An AI framework called AutoPass can squeeze more runtime speed out of compiled code than expert-written compiler heuristics — without ever being trained on the task.
Researchers built AutoPass as a multi-agent system layered on top of LLVM, one of the most widely used compiler infrastructures in existence. Instead of treating the compiler as a black box — the approach most auto-tuning tools take — AutoPass lets the LLM query the compiler's internal optimization states and inspect intermediate representations. It then iterates, using actual runtime measurements to diagnose slowdowns and adjust compiler flags. No offline training, no fine-tuning: it runs purely at inference time, which means it can be dropped onto new hardware or benchmarks without retraining anything.
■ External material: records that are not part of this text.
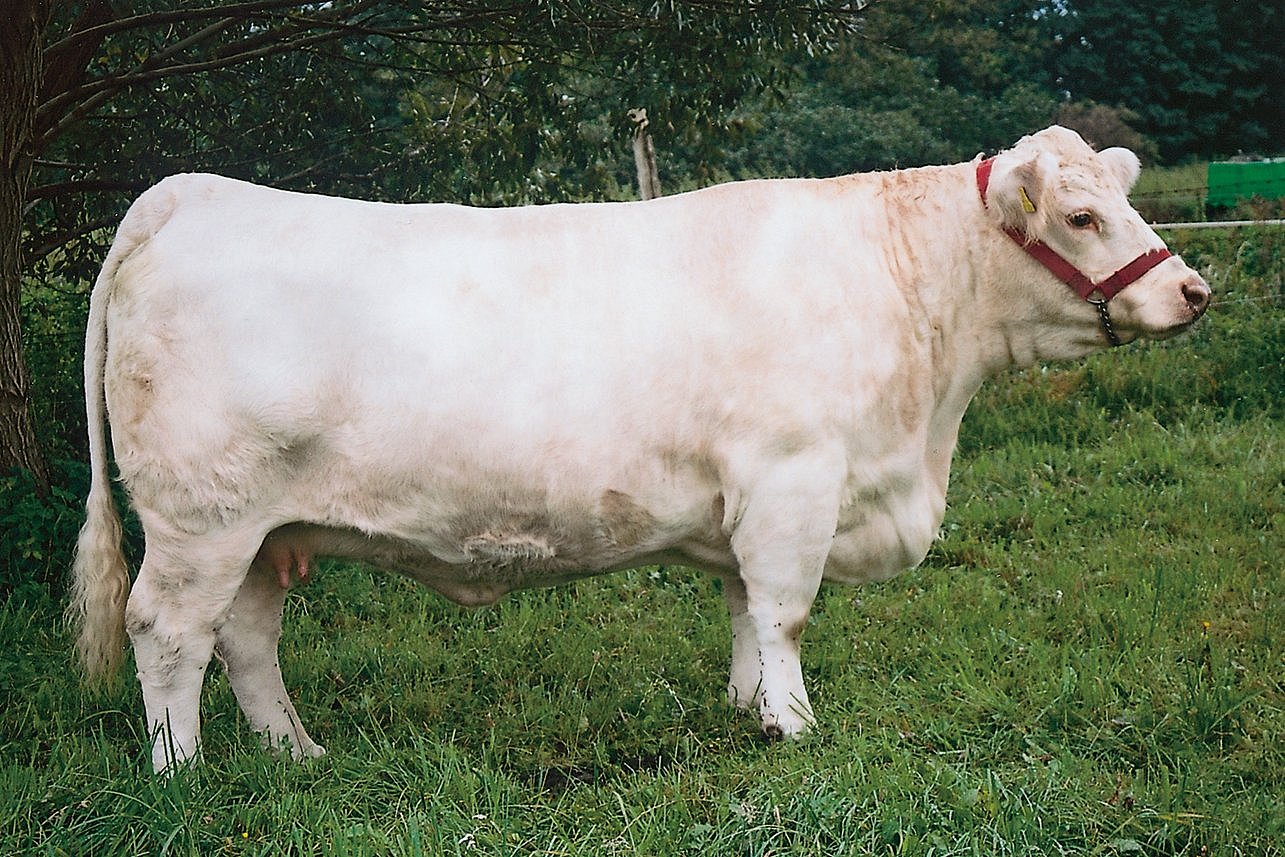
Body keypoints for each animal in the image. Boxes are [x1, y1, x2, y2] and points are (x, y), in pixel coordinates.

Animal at [70, 125, 1207, 770]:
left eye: (1120, 199)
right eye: (1080, 215)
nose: (1192, 290)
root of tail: (185, 193)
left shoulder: (749, 500)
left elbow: (744, 605)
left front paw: (749, 708)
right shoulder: (796, 478)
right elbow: (786, 609)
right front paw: (795, 726)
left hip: (266, 529)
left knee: (247, 638)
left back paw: (297, 753)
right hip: (200, 518)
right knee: (167, 632)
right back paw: (183, 774)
The practical result: on server-grade x86-64 hardware, AutoPass hit a geometric-mean speedup of 1.043x over LLVM's -O3 flag — the setting most production builds already use. On embedded ARM64, it reached 1.117x. Those numbers sound modest, but -O3 represents decades of hand-crafted heuristics; beating it consistently across benchmarks without any task-specific tuning is the point. For teams shipping performance-critical code on embedded or edge hardware, where every cycle matters and compiler expertise is scarce, the ARM64 result is the more interesting one.
Auto-tuning compilers is not new — tools like OpenTuner and ML-guided approaches have chased this for years — but most require significant offline profiling or model training tied to a specific codebase or chip. AutoPass's inference-only design is the differentiator, though the real test will be whether it holds up outside the benchmarks reported here.